There are only two more paragraphs in Collins' piece, each of two sentences. The penultimate paragraph frames the issue of loyalty clearly:
The Giuliani version of loyalty, which bears a terrifying resemblance to the George W. Bush brand of loyalty, is entirely about self-protection. An administration safe beneath the loyalty cone does not have to worry much about leaks to the press, or even whistle-blowing.
And the final paragraph reminds us of the cost of such loyalty, as experienced by New Yorkers:
People can screw up, or fail to achieve their missions, knowing the guy at the top will protect them as long as they put his well-being ahead of anything else. When disaster strikes, the whole world may be falling apart, but they will all be clumped together, walking north.
I have a simple test for those who would seek my support for political office. Let me frame it by two quotes, one applicable for those who seek the highest official office in the land, and the other for those seeking any other office.
For presidential aspirants:
''I do solemnly swear (or affirm) that I will faithfully execute the Office of President of the United States, and will to the best of my Ability, preserve, protect and defend the Constitution of the United States.''
And for the others:
The Senators and Representatives before mentioned, and the Members of the several State Legislatures, and all executive and judicial Officers, both of the United States and of the several States, shall be bound by Oath or Affirmation, to support this Constitution; but no religious Test shall ever be required as a Qualification to any Office or public Trust under the United States.
I do not agree with the sentiments expressed by Forster, as much as I might admire his work as a writer. I expect a certain amount of loyalty to friends, but I expect something more, especially from those who would seek to act in position of political leadership.
Perhaps it is because I teach government, am a student of history, and have been a member of minority religions. My loyalty is to an ideal, one expressed perhaps incompletely in the founding of this nation - I acknowledge that founding included neither women nor blacks as full members of the political society being established. I am all too much aware of the history of discrimination and repression that has been a continuing strand in this nation. My own involvement in civil rights stems directly from recognizing that the ideals espoused in our founding were not accessible to all who lived here, and I found that intolerable.
Barbara Jordan expressed as well as anyone my commitment to the ideals of the Constitution, in the 2nd and 3rd paragraphs of her statement to the House Judiciary Committee when it began its work on the impeachment of Richard M. Nixon on July 25, 1974. I was spending some time living with some Benedictine monks, who broke from their normal practice of only watching TV on Sunday afternoons because of the importance of the occasion. I was electrified by her words, which I offer to you:
Earlier today, we heard the beginning of the Preamble to the Constitution of the United States: "We, the people." It's a very eloquent beginning. But when that document was completed on the seventeenth of September in 1787, I was not included in that "We, the people." I felt somehow for many years that George Washington and Alexander Hamilton just left me out by mistake. But through the process of amendment, interpretation, and court decision, I have finally been included in "We, the people."Today I am an inquisitor. An hyperbole would not be fictional and would not overstate the solemnness that I feel right now. My faith in the Constitution is whole; it is complete; it is total. And I am not going to sit here and be an idle spectator to the diminution, the subversion, the destruction, of the Constitution.

> Extracted information

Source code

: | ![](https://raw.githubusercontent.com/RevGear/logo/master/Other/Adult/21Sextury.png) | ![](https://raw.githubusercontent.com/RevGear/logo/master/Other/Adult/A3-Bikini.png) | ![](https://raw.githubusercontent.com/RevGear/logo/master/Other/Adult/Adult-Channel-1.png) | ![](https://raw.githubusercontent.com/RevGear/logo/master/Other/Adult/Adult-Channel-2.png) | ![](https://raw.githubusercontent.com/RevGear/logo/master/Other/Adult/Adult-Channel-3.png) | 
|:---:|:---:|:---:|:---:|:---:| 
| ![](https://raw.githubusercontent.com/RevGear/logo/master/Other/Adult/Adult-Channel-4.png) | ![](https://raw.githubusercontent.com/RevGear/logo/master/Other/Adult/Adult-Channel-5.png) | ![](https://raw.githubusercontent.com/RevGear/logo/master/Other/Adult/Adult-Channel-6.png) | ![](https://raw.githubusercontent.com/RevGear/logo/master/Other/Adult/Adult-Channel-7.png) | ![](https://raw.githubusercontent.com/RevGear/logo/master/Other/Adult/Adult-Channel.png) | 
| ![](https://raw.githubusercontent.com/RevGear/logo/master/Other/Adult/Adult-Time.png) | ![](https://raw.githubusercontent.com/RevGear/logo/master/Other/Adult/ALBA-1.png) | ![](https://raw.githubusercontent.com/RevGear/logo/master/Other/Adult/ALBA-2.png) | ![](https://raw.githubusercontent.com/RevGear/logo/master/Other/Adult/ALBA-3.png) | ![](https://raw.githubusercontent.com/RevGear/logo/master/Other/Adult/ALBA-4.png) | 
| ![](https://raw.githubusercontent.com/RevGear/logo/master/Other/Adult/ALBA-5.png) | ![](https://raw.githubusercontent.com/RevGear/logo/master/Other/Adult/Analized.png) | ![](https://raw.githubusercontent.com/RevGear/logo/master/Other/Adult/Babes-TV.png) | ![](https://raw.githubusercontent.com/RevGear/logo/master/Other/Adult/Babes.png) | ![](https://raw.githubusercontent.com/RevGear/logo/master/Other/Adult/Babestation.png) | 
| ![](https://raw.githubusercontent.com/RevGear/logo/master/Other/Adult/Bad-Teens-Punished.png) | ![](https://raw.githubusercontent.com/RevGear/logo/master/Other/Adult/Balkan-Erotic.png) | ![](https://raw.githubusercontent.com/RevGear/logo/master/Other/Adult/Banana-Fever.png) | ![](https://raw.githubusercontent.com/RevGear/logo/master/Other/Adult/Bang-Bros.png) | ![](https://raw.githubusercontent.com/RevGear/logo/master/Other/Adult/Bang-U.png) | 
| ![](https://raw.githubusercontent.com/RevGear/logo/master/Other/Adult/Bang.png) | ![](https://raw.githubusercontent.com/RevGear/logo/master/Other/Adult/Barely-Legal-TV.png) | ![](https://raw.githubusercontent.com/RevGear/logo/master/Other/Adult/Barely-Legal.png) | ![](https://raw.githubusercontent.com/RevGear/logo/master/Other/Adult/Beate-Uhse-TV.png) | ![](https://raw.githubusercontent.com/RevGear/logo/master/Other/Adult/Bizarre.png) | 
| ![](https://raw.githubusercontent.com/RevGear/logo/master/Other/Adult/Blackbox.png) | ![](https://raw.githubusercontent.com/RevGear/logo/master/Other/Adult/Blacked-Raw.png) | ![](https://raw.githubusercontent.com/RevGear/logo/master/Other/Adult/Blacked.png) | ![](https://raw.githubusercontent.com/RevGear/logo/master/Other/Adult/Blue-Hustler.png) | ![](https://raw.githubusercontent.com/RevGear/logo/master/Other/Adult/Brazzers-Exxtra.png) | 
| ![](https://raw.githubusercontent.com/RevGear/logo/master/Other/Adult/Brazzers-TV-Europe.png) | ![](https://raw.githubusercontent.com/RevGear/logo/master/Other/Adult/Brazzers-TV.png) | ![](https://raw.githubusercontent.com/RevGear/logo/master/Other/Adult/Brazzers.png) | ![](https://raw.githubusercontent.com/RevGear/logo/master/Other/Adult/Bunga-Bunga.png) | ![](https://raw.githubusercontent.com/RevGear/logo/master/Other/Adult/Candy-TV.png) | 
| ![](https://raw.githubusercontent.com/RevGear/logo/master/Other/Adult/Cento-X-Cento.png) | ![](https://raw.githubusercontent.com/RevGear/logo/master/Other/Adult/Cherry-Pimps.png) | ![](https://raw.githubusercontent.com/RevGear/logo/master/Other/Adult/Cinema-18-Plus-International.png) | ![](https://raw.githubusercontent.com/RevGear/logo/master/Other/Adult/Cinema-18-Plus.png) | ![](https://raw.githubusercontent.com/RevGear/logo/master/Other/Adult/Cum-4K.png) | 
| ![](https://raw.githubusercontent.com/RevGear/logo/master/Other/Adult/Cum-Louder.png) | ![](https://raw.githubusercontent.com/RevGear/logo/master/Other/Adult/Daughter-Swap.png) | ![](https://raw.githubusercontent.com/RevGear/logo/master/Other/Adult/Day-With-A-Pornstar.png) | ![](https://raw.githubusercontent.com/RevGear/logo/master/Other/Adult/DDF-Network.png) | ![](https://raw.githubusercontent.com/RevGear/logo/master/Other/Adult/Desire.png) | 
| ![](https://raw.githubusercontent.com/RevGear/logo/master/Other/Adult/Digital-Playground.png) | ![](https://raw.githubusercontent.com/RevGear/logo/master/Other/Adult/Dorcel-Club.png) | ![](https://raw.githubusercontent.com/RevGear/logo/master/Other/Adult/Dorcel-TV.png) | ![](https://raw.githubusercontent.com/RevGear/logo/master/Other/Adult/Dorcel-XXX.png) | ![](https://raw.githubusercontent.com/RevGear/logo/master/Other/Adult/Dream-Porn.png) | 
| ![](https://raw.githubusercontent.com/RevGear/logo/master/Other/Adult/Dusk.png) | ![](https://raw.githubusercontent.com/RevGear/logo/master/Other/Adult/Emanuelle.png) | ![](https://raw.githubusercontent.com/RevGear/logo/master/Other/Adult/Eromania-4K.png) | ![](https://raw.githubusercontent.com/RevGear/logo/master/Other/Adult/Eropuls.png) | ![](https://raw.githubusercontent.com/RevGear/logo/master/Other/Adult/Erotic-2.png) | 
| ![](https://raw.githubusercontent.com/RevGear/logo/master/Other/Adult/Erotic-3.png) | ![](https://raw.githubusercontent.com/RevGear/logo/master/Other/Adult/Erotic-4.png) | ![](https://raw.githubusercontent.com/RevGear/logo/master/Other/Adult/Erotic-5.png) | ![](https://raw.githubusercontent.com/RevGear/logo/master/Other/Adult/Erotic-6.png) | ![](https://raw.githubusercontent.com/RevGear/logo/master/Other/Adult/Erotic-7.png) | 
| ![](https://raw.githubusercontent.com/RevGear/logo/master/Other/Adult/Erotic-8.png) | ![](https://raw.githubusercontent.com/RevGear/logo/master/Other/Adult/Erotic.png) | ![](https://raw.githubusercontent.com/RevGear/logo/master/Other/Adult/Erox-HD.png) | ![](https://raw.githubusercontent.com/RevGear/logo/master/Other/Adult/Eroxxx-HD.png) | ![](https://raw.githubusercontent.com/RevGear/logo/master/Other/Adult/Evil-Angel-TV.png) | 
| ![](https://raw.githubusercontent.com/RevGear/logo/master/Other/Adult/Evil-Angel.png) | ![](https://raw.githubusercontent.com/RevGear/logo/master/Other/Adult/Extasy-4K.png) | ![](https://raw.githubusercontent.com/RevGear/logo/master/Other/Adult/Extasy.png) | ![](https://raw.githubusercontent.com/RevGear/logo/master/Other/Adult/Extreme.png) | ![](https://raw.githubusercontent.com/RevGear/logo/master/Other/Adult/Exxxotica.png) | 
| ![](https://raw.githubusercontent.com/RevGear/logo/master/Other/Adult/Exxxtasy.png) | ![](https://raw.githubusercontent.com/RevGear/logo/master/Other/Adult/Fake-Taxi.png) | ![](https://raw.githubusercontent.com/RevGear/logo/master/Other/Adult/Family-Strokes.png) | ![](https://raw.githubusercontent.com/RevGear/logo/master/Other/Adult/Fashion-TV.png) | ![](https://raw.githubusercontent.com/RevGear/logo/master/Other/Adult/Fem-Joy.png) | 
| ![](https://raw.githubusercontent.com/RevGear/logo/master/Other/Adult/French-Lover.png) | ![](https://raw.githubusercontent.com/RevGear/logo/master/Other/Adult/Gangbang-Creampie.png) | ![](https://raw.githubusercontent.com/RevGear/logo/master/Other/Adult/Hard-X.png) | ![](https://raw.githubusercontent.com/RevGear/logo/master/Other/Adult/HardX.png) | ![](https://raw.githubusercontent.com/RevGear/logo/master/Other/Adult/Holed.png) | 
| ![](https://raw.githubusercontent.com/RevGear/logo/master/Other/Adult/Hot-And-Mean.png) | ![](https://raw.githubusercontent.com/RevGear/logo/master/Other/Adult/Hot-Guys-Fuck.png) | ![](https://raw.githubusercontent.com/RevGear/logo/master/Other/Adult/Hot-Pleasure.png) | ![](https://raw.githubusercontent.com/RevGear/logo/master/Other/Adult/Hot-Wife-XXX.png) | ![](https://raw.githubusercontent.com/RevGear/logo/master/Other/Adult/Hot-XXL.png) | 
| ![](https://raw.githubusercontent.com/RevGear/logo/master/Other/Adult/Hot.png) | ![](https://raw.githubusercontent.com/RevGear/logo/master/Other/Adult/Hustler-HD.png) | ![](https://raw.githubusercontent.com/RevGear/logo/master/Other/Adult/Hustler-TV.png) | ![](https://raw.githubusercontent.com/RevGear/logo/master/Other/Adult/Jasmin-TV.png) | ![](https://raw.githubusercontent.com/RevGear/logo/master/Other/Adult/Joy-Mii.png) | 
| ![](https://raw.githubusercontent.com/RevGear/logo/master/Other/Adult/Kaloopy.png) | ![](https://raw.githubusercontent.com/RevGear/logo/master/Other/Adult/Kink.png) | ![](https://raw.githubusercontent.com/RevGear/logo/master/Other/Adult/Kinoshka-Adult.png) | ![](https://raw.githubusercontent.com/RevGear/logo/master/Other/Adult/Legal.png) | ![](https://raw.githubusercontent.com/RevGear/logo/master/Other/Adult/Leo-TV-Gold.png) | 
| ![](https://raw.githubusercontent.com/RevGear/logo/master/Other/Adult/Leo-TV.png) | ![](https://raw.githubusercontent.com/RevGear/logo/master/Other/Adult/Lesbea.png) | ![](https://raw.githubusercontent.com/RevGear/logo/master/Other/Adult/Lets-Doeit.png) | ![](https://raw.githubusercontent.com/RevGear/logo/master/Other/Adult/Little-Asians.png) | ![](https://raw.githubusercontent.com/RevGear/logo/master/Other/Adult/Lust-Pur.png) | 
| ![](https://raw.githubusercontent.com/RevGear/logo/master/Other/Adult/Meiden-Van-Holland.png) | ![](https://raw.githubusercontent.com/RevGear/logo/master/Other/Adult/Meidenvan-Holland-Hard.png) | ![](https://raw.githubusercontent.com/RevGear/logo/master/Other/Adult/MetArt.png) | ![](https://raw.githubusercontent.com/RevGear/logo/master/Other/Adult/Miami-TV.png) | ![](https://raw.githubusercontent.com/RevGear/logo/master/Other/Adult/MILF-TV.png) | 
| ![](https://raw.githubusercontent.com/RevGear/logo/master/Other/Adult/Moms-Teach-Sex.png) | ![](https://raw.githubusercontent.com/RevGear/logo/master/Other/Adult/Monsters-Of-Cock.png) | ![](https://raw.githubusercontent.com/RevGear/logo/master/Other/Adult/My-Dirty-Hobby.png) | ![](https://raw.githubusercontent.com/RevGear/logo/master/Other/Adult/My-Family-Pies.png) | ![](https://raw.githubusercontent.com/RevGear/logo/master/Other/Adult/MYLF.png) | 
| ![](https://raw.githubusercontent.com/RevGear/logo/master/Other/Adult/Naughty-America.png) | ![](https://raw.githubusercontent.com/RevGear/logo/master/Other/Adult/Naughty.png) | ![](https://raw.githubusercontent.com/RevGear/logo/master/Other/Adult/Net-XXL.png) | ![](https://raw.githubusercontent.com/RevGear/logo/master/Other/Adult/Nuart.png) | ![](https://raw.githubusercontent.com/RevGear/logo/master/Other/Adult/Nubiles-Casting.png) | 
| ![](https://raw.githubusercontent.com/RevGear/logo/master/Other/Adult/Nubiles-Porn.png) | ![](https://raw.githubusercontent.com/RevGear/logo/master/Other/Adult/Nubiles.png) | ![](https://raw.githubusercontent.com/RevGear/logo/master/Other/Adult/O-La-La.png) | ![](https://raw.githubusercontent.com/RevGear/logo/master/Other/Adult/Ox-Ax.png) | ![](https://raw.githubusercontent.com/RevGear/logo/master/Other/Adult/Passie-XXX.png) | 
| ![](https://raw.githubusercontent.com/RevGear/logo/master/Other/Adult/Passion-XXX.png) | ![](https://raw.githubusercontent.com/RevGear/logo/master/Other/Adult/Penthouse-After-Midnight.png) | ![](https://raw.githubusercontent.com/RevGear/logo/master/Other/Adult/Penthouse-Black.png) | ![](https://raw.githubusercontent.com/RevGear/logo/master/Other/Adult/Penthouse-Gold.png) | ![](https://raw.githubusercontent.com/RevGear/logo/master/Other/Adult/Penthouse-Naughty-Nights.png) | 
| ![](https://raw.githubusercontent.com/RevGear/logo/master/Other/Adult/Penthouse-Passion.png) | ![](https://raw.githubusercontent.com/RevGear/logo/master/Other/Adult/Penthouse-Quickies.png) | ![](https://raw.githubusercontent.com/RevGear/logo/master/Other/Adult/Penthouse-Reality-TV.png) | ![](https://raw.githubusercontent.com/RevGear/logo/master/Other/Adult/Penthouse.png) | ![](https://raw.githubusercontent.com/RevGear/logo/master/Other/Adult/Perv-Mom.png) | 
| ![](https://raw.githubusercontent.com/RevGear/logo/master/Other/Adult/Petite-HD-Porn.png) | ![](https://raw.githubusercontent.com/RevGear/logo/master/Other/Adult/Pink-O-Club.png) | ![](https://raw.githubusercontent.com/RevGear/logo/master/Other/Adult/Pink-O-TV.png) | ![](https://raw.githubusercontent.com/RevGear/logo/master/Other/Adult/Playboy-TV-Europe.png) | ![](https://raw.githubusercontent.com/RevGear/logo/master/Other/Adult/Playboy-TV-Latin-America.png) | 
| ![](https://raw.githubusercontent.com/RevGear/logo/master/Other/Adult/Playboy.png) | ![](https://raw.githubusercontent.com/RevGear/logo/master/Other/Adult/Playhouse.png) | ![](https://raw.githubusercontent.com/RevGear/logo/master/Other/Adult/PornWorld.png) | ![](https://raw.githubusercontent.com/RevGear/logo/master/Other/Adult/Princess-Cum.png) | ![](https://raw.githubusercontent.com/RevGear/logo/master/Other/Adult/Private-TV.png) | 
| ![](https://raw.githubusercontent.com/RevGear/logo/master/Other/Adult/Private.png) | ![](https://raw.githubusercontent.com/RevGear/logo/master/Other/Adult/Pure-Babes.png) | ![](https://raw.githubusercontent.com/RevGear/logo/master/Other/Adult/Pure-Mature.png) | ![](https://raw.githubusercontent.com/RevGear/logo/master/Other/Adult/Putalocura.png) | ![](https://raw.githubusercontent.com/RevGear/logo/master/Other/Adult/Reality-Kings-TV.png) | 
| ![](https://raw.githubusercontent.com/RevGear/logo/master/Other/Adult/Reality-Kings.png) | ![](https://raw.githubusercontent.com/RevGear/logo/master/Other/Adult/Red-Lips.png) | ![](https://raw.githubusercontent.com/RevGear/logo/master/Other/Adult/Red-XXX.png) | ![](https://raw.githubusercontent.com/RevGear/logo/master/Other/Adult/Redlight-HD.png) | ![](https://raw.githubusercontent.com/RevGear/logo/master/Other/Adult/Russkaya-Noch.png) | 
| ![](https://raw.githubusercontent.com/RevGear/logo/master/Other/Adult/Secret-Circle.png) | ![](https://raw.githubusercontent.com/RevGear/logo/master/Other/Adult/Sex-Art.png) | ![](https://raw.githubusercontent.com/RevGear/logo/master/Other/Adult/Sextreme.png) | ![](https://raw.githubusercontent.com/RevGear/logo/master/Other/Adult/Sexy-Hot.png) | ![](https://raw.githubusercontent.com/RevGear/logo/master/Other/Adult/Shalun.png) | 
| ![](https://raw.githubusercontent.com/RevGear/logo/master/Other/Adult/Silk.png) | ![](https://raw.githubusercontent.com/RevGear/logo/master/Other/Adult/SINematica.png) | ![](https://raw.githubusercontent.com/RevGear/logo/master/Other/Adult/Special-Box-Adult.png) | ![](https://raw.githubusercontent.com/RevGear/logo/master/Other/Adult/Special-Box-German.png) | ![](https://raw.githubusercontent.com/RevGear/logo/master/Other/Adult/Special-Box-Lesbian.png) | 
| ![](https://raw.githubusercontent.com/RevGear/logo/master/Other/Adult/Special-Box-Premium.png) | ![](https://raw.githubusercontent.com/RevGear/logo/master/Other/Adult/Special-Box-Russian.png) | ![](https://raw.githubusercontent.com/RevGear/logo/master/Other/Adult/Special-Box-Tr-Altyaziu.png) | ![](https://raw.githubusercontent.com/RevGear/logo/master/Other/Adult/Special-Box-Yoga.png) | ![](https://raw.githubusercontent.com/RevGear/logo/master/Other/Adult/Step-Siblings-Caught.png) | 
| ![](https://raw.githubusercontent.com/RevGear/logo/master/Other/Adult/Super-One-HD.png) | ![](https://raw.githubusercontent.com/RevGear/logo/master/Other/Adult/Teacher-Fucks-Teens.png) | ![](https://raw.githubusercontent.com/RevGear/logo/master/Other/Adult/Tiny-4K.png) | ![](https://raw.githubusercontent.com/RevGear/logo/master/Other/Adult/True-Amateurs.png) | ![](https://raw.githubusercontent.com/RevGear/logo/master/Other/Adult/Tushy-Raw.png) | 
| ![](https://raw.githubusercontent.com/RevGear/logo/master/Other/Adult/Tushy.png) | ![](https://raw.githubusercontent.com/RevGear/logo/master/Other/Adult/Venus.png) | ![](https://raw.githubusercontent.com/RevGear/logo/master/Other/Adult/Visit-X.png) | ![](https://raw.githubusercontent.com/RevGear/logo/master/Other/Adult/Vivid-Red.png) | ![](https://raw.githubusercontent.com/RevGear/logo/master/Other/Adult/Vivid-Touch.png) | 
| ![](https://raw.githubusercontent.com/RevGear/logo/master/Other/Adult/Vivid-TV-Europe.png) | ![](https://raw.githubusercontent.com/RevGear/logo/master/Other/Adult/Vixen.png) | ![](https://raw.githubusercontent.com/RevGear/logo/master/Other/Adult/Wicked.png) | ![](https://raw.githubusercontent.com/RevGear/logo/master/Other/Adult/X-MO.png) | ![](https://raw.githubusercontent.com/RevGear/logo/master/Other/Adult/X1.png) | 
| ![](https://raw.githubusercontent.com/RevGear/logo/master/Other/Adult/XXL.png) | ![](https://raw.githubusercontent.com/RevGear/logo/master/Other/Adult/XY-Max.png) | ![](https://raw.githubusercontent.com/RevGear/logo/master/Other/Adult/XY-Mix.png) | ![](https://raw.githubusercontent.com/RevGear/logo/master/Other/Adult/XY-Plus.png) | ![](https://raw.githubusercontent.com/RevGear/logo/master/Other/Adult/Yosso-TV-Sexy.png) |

> Task
Pick up the essay on political loyalty and the Constitution after its last sentence, and keep writing it.

> Result for this exercise
My political participation is driven by the same principle espoused by Barbara Jordan: And I am not going to sit here and be an idle spectator to the diminution, the subversion, the destruction, of the Constitution. My political support is conditioned upon the commitment to those principle of the person who seek my support. That is the only test of loyalty I will acknowledge or accept.
I will not say "My country, right or wrong, still my country" because when my country is wrong I consider it my obligation to challenge it precisely because it is my country. That is my loyalty, and it is the kind of loyalty I hope to find in those who seek high office on our behalf.
The occasion of this diary is the indictment of Bernard Kerik and the implications of that indictment for the political future of Rudy Giuliani. But the questions that arise are far broader. At what point do the political tactics and strategies of Democratic politicians become an abandonment of the Constitutional principles upon which this nation and society should be based? How far should our desire to see political change carry us in what could be an inappropriate loyalty to people merely because they have a D instead of an R after their names?
The future of our nation is very much at risk. Unwillingness to take every legal and moral measure to prevent the approval of a man who refuses to fully disavow torture seems to me to be disloyal to the principles for which many have struggled, fought, and died.
I would not want Forster's words to be my epitaph, and I hope historians looking back would not say that the loss of the American dream and vision was because too many people accepted those words.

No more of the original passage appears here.